● Required action: Starting with the line that contains "left back paw: (928, 554)", set down each line through the end of the entries below, exactly and with nothing added.
------------------------------------
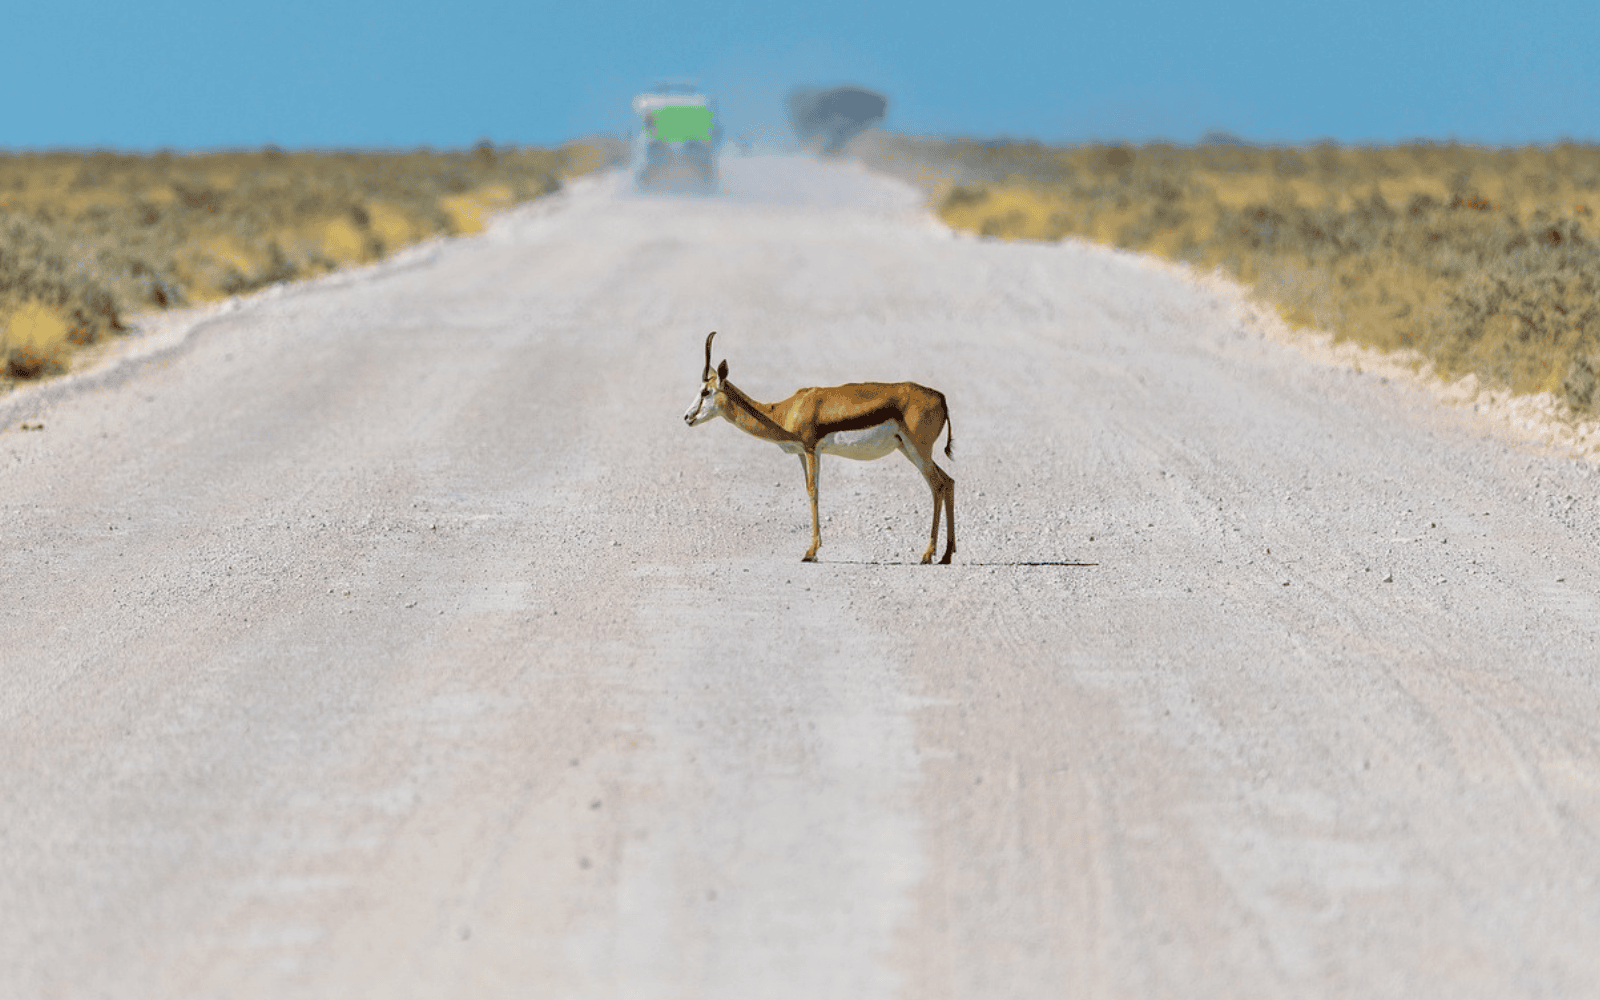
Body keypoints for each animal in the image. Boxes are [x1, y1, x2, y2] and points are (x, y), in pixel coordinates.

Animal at [682, 331, 956, 564]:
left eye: (706, 391)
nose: (687, 417)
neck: (784, 411)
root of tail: (941, 397)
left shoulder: (812, 449)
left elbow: (814, 491)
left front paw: (810, 552)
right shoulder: (803, 454)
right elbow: (808, 490)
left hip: (918, 451)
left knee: (937, 485)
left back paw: (928, 554)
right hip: (909, 450)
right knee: (948, 481)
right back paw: (946, 555)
------------------------------------
● Answer space:
left back paw: (928, 554)
right hip: (909, 450)
right knee: (948, 481)
right back paw: (946, 555)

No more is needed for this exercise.